# Product Photography



## eliasch (Sep 8, 2012)

hi guys,

i am new to product photography and i need your help and advices if possible. i will try to upload some of my recent work so u can evaluate it for me and give me some advice and let me know where i am wrong. as i know that product photography it is like art, everyone light the set on his way. there is no rule for light.

i will be glad to hear from u plz.


----------



## cgipson1 (Sep 8, 2012)

They look decent! Is there something in particular you are trying to achieve that you are having an issue with?

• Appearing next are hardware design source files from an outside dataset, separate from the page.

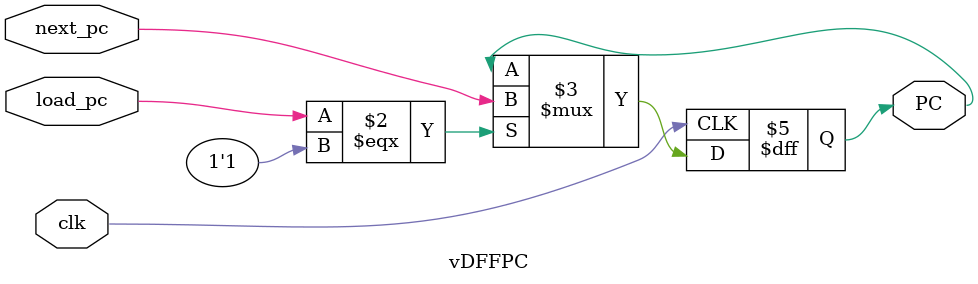
<source format=v>

`define RN 3'b100
`define RD 3'b010
`define RM 3'b001

module cpu(clk,
           reset,
           write_data,
           N,
           V,
           Z,
           w,
           mem_addr,
           mem_cmd,
           read_data);
  input clk, reset;
  output N, V, Z, w;
  // Do not change above this line.
  
  // instruction decoder stuff
  wire [15:0] instruction,sximm5, sximm8;
  wire [2:0] nsel,  opcode, readnum, writenum;
  wire [1:0] ALUop, op, shift;
  
  // datapath wires
  wire [3:0] vsel;
  wire [15:0] mdata;
  wire [8:0] PC;
  wire write, loada, loadb, loadc, loads, asel, bsel;
  
  //Lab7 FSM new stuff
  output [8:0] mem_addr;
  output [1:0] mem_cmd;
  output [15:0] write_data;
  input [15:0] read_data;
  wire load_pc, load_ir, reset_pc, addr_sel, m_cmd;
  wire load_addr;
  
  //Data Address declarations
  wire [8:0] dataAddressOut;
 
  //set to zero for lab6 only
  
  // Datapath instantiation with dot notation
  datapath DP(
  .clk(clk),
  .readnum(readnum),
  .vsel(vsel),
  .loada(loada),
  .loadb(loadb),
  .shift(shift),
  .asel(asel),
  .bsel(bsel),
  .ALUop(ALUop),
  .loadc(loadc),
  .loads(loads),
  .writenum(writenum),
  .write(write),
  .datapath_in(sximm8),
  .sximm5(sximm5),
  .mdata(read_data),
  .PC(PC),
  .Z_out(Z),
  .V_out(V),
  .N_out(N),
  .datapath_out(write_data));
  
  // Instruction register without dot notation
  regLoad #(16) instructionRegister(clk, load_ir, read_data, instruction);
  
  // Instruction decoder instantiation with dot notation
  instructionDecoder instructionDecoded(
  .nsel(nsel),
  .instruction(instruction),
  .ALUop(ALUop),
  .sximm5(sximm5),
  .sximm8(sximm8),
  .readnum(readnum),
  .writenum(writenum),
  .opcode(opcode),
  .op(op),
  .shift(shift));

  // Instantiates the datapath controller FSM using dot notation
  InstructionSM FSM(.clk(clk),
                     .reset(reset),
                    .w(w), 		//May also have to delete unsure
                     .nsel(nsel),
                     .loada(loada),
                     .loadb(loadb),
                     .loadc(loadc),
                     .loads(loads),
                     .vsel(vsel),
                     .write(write),
                     .opcode(opcode),
                     .op(op),
                     .asel(asel),
                    .bsel(bsel),      
                    .addr_sel(addr_sel),
                    .load_pc(load_pc),
                    .reset_pc(reset_pc),
                    .load_ir(load_ir),
                    .m_cmd(mem_cmd),
                    .load_addr(load_addr)
                   );
  
  //Instantiates entire Program Counter, which includes the adding and the mux
  ProgramCounter #(9) pc(clk, reset_pc, load_pc, PC);
  
  //Data Address vDFF
  regLoad #(9) dataAddress(clk, load_addr, write_data[8:0], dataAddressOut);
  
  //takes output of Program Counter and 0's and mux them based on addr_sel
  assign mem_addr = addr_sel ? PC : dataAddressOut;

  
endmodule
  
  
  module instructionDecoder(nsel, instruction, ALUop, sximm5, sximm8, readnum, writenum, opcode, op, shift);
    input [15:0] instruction;
    input[2:0] nsel;
    output [1:0] ALUop, op, shift;
    output[2:0] opcode, readnum, writenum;
    output[15:0] sximm5, sximm8;
    
    // Determines readnum based on which register is selected by nsel: Rd, Rn, or Rm
    Mux3 #(3) regNum(instruction[2:0], instruction[7:5], instruction[10:8], nsel, readnum);
    // Since writenum is the same as readnum, we assign them together
    assign writenum = readnum;
    // The ALU operation is bits 12 and 11 no matter what category of operation we're in, so we feed it directly into the ALU
    assign ALUop   = instruction[12:11];
    // The shift is set directly by bits 4 and 3 of the instruction
    assign shift   = instruction[4:3];
    // sximm5 is the 16 bit sign extended version of the first 5 bits of instruction
    assign sximm5  = {{11{instruction[4]}}, instruction[4:0]};
    // sximm8 is the 16 bit sign extended version of the first 8 bits of instruction
    assign sximm8  = {{8{instruction[7]}}, instruction[7:0]};
    // The opcode is the category of operation
    assign opcode  = instruction[15:13];
    // The op determines the operation within the category given by opcode
    assign op = instruction[12:11];
    
    
  endmodule
    
    // multiplexer 3 inputs, one-hot select, variable width input/output
    module Mux3(r0, r1, r2, sel, out);
      parameter n = 1;
      input [n-1:0] r0, r1, r2;
      input [2:0] sel;
      output [n-1:0] out;
      reg [n-1:0] out;
      
      // using basis from SS6 slide 21, always block for output of mux based on one-hot sel
      always @(*) begin
        case(sel) // case statement is based on the one-hot select signal
          3'b001: out  = r0;
          3'b010: out  = r1;
          3'b100: out  = r2;
          default: out = {n{1'bx}}; // default is a output of all "don't cares" for debugging purposes
        endcase
      end
    endmodule


//PROGRAM COUNTER 
module ProgramCounter(clk, reset_pc, load_pc, PC) ;
  parameter n=5 ;
  input reset_pc, clk ; // reset and clock
  output [n-1:0] PC ;
  input load_pc;
  wire [n-1:0] next_pc;

  assign next_pc = reset_pc ? 9'b0 : PC + 1'b1;

  vDFFPC #(n) counter(clk, load_pc, next_pc, PC) ;
endmodule

// FLIP FLOP MODULE FOR THE PC COUNTER 
module vDFFPC (clk, load_pc, next_pc, PC);
  parameter n = 1; // width
  input clk, load_pc; 
  input [n-1:0] next_pc;
  output reg [n-1:0] PC;
  
  always @(posedge clk) begin
      if (load_pc === 1)
        PC <= next_pc;
  end
endmodule
  

</source>
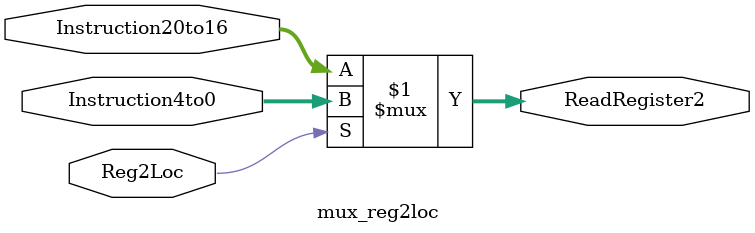
<source format=v>
module mux_reg2loc(Instruction20to16,Instruction4to0,Reg2Loc,ReadRegister2);

input[4:0] Instruction20to16;
input[4:0] Instruction4to0;
input Reg2Loc;
output[4:0] ReadRegister2;


assign ReadRegister2 = (Reg2Loc) ? Instruction4to0:Instruction20to16 ; 

endmodule 
</source>
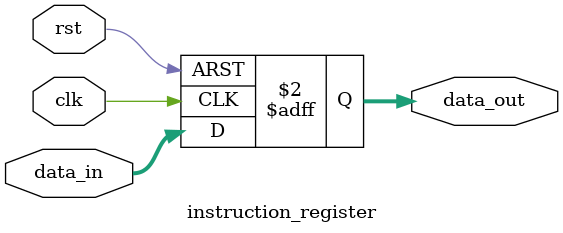
<source format=sv>
`timescale 1ns / 1ps

module instruction_register(data_out,data_in,clk,rst);
input logic clk,rst;
input logic [11:0] data_in;
output logic [11:0] data_out;

always_ff@(posedge clk or posedge rst)
begin
    if(rst)
        data_out <= 0;
    else
        data_out <= data_in;
end

endmodule

</source>
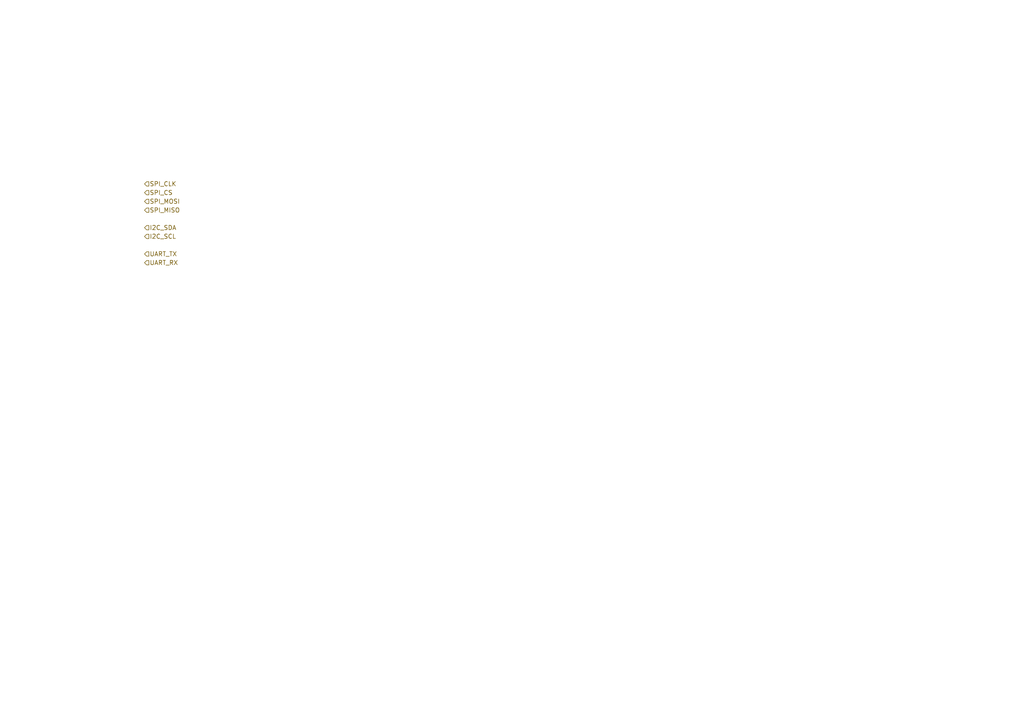
<source format=kicad_sch>
(kicad_sch (version 20230121) (generator eeschema)

  (uuid 8c129a75-2a9f-4fa3-a67a-983b5f96c464)

  (paper "A4")

  


  (hierarchical_label "UART_TX" (shape input) (at 41.91 73.66 0) (fields_autoplaced)
    (effects (font (size 1.27 1.27)) (justify left))
    (uuid 074ce1e1-d6c2-4b96-a82e-ced4b70b7fbd)
  )
  (hierarchical_label "SPI_CS" (shape input) (at 41.91 55.88 0) (fields_autoplaced)
    (effects (font (size 1.27 1.27)) (justify left))
    (uuid 6a8aecd2-4bea-4f93-8943-1a41b789831f)
  )
  (hierarchical_label "SPI_CLK" (shape input) (at 41.91 53.34 0) (fields_autoplaced)
    (effects (font (size 1.27 1.27)) (justify left))
    (uuid 7c6c8cf4-2fad-4eca-9d7b-302847cd7d6f)
  )
  (hierarchical_label "I2C_SCL" (shape input) (at 41.91 68.58 0) (fields_autoplaced)
    (effects (font (size 1.27 1.27)) (justify left))
    (uuid a5212c54-1de5-41ab-adc8-90adc5e727a1)
  )
  (hierarchical_label "SPI_MISO" (shape input) (at 41.91 60.96 0) (fields_autoplaced)
    (effects (font (size 1.27 1.27)) (justify left))
    (uuid d033dd7d-9cc2-46aa-9a67-a22e166fd153)
  )
  (hierarchical_label "UART_RX" (shape input) (at 41.91 76.2 0) (fields_autoplaced)
    (effects (font (size 1.27 1.27)) (justify left))
    (uuid d7d3178b-c17a-484b-a1c7-c45408cfe2d5)
  )
  (hierarchical_label "I2C_SDA" (shape input) (at 41.91 66.04 0) (fields_autoplaced)
    (effects (font (size 1.27 1.27)) (justify left))
    (uuid e09aba69-a758-4dbb-960b-ee416f9c9711)
  )
  (hierarchical_label "SPI_MOSI" (shape input) (at 41.91 58.42 0) (fields_autoplaced)
    (effects (font (size 1.27 1.27)) (justify left))
    (uuid eb22e8ed-b7e7-4c3a-aa4f-e1cb1cd5307b)
  )
)

</source>
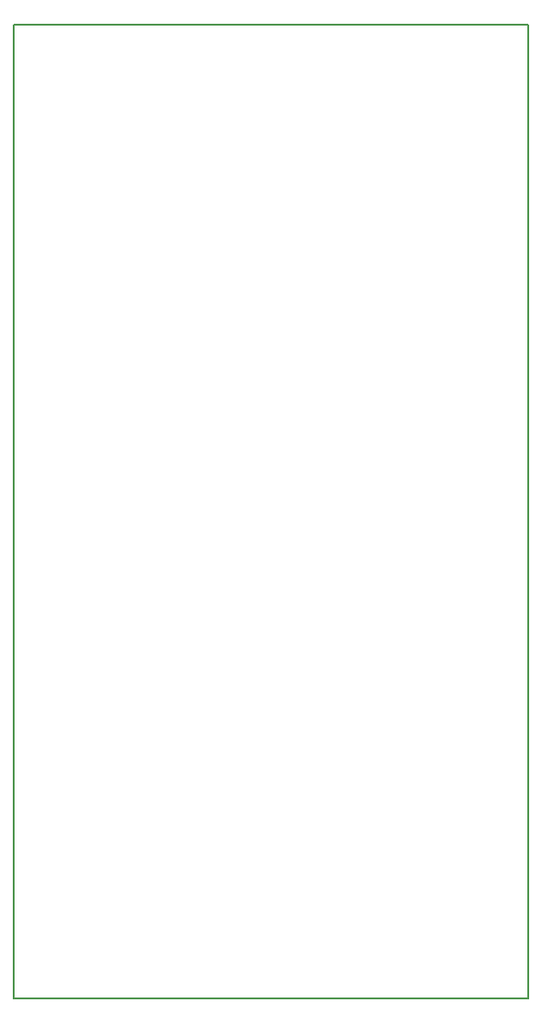
<source format=gko>
G04 #@! TF.FileFunction,Profile,NP*
%FSLAX46Y46*%
G04 Gerber Fmt 4.6, Leading zero omitted, Abs format (unit mm)*
G04 Created by KiCad (PCBNEW 4.0.1-3.201512221402+6198~38~ubuntu14.04.1-stable) date mar 02 feb 2016 20:15:53 CET*
%MOMM*%
G01*
G04 APERTURE LIST*
%ADD10C,0.101600*%
%ADD11C,0.150000*%
G04 APERTURE END LIST*
D10*
D11*
X129540000Y-140970000D02*
X129540000Y-50800000D01*
X177165000Y-50800000D02*
X177165000Y-140970000D01*
X177165000Y-140970000D02*
X129540000Y-140970000D01*
X129540000Y-50800000D02*
X177165000Y-50800000D01*
M02*

</source>
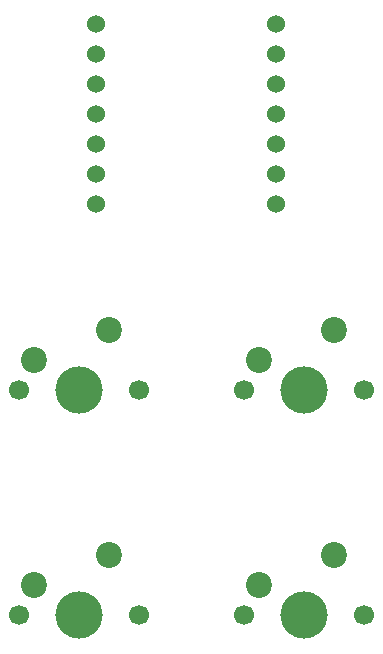
<source format=gbr>
%TF.GenerationSoftware,KiCad,Pcbnew,9.0.2*%
%TF.CreationDate,2025-06-25T23:30:19-04:00*%
%TF.ProjectId,_autosave-hack pad,5f617574-6f73-4617-9665-2d6861636b20,rev?*%
%TF.SameCoordinates,Original*%
%TF.FileFunction,Soldermask,Bot*%
%TF.FilePolarity,Negative*%
%FSLAX46Y46*%
G04 Gerber Fmt 4.6, Leading zero omitted, Abs format (unit mm)*
G04 Created by KiCad (PCBNEW 9.0.2) date 2025-06-25 23:30:19*
%MOMM*%
%LPD*%
G01*
G04 APERTURE LIST*
%ADD10C,1.700000*%
%ADD11C,4.000000*%
%ADD12C,2.200000*%
%ADD13C,1.524000*%
G04 APERTURE END LIST*
D10*
%TO.C,SW3*%
X140176250Y-123825000D03*
D11*
X145256250Y-123825000D03*
D10*
X150336250Y-123825000D03*
D12*
X147796250Y-118745000D03*
X141446250Y-121285000D03*
%TD*%
D10*
%TO.C,SW1*%
X140176250Y-104775000D03*
D11*
X145256250Y-104775000D03*
D10*
X150336250Y-104775000D03*
D12*
X147796250Y-99695000D03*
X141446250Y-102235000D03*
%TD*%
D10*
%TO.C,SW4*%
X159226250Y-123825000D03*
D11*
X164306250Y-123825000D03*
D10*
X169386250Y-123825000D03*
D12*
X166846250Y-118745000D03*
X160496250Y-121285000D03*
%TD*%
D10*
%TO.C,SW2*%
X159226250Y-104775000D03*
D11*
X164306250Y-104775000D03*
D10*
X169386250Y-104775000D03*
D12*
X166846250Y-99695000D03*
X160496250Y-102235000D03*
%TD*%
D13*
%TO.C,U1*%
X146685000Y-73818750D03*
X146685000Y-76358750D03*
X146685000Y-78898750D03*
X146685000Y-81438750D03*
X146685000Y-83978750D03*
X146685000Y-86518750D03*
X146685000Y-89058750D03*
X161925000Y-89058750D03*
X161925000Y-86518750D03*
X161925000Y-83978750D03*
X161925000Y-81438750D03*
X161925000Y-78898750D03*
X161925000Y-76358750D03*
X161925000Y-73818750D03*
%TD*%
M02*

</source>
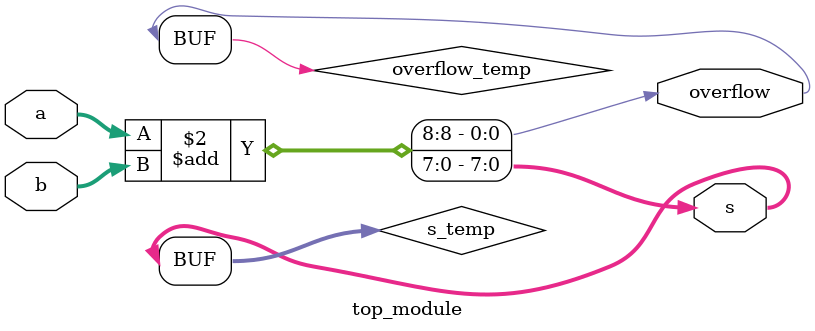
<source format=sv>
module top_module (
	input [7:0] a,
	input [7:0] b,
	output [7:0] s,
	output overflow
);

  reg [7:0] s_temp;
  reg overflow_temp;

  always @(*) begin
    {overflow_temp, s_temp} = a + b;
  end

  assign s = s_temp;
  assign overflow = overflow_temp;

endmodule

</source>
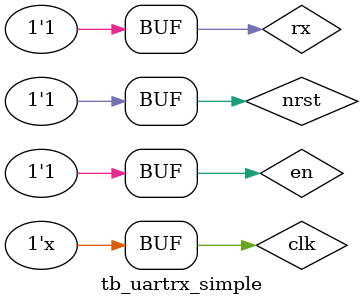
<source format=v>
`timescale 1ns / 1ps
`define CLK_PERIOD 10 //10ns
`define BAUD_MULT 10416 //10416 clks = 1 bit
module tb_uartrx_simple;

	// Inputs
	reg clk;
	reg nrst;
	reg en;
	reg rx;

	// Outputs
	wire [7:0] dout;

	// Instantiate the Unit Under Test (UUT)
	uartrx_simple uut (
		.clk(clk), 
		.nrst(nrst), 
		.en(en), 
		.rx(rx), 
		.dout(dout)
	);
  
  always begin
    #(`CLK_PERIOD/2) clk = ~clk;
  end

	initial begin
		// Initialize Inputs
		clk = 0;
		nrst = 0;
		en = 0;
		rx = 1'b1;

		// Wait 100 ns for global reset to finish
		#(`CLK_PERIOD*10);
    nrst = 1'b1;
    #(`CLK_PERIOD*10);
        
		// Add stimulus here
    #(`CLK_PERIOD * (`BAUD_MULT/2));
    en = 1'b1;
    #(`CLK_PERIOD * 5 * `BAUD_MULT);
    // Start bit
    rx = 0;
    #(`CLK_PERIOD * `BAUD_MULT);
    // bit 0
    rx = 1'b1;
    #(`CLK_PERIOD * `BAUD_MULT);
    // bit 1
    rx = 0;
    #(`CLK_PERIOD * `BAUD_MULT);
    // bit 2
    rx = 1'b1;
    #(`CLK_PERIOD * `BAUD_MULT);
    // bit 3
    rx = 1'b0;
    #(`CLK_PERIOD * `BAUD_MULT);
    // bit 4
    rx = 1'b0;
    #(`CLK_PERIOD * `BAUD_MULT);
    // bit 5
    rx = 1'b0;
    #(`CLK_PERIOD * `BAUD_MULT);
    // bit 6
    rx = 1'b1;
    #(`CLK_PERIOD * `BAUD_MULT);
    // bit 7
    rx = 1'b0;
    #(`CLK_PERIOD * `BAUD_MULT);
    // Stop bit
    rx = 1'b1;
    #(`CLK_PERIOD * `BAUD_MULT);
        
    // Start bit
    rx = 0;
    #(`CLK_PERIOD * `BAUD_MULT);
    // bit 0
    rx = 1'b0;
    #(`CLK_PERIOD * `BAUD_MULT);
    // bit 1
    rx = 1'b1;
    #(`CLK_PERIOD * `BAUD_MULT);
    // bit 2
    rx = 1'b1;
    #(`CLK_PERIOD * `BAUD_MULT);
    // bit 3
    rx = 1'b0;
    #(`CLK_PERIOD * `BAUD_MULT);
    // bit 4
    rx = 1'b1;
    #(`CLK_PERIOD * `BAUD_MULT);
    // bit 5
    rx = 1'b0;
    #(`CLK_PERIOD * `BAUD_MULT);
    // bit 6
    rx = 1'b1;
    #(`CLK_PERIOD * `BAUD_MULT);
    // bit 7
    rx = 1'b1;
    #(`CLK_PERIOD * `BAUD_MULT);
    // Stop bit
    rx = 1'b1;
    #(`CLK_PERIOD * `BAUD_MULT);

    #(`CLK_PERIOD * 10);
	end
      
endmodule


</source>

My only complaint is the blown out area on the rear of the white ladle / rest blends into the background a bit. A blag flag above would have corrected that.. or even a silver/gray one.


----------



## eliasch (Sep 8, 2012)

thx for ur reply and advice. in fact i just want to know if there is something wrong technicaly with this pics. any other help would be appreciate it


----------



## tirediron (Sep 8, 2012)

The white on white is well done; as Charlie mentioned, a little flagging would have helped with the highlight.  I like #2, but one of the rules of product photography is:  Don't crop the product!  I also think you needed just a hair more light on the black zipper in the tab area.  The last one is fine if there's a reason for the large, empty middle area, such as a block of text, but I would prefer to see either more of the pens/pencils on the side, or none at all.


----------



## eliasch (Sep 9, 2012)

thank you dear for your reply. i really appreciate what u said.


----------



## Forkie (Sep 10, 2012)

Very nice!  The only minor issue I see is a red/magenta cast over the first shot.  Remove that and it'd be perfect.  Nicely done!


----------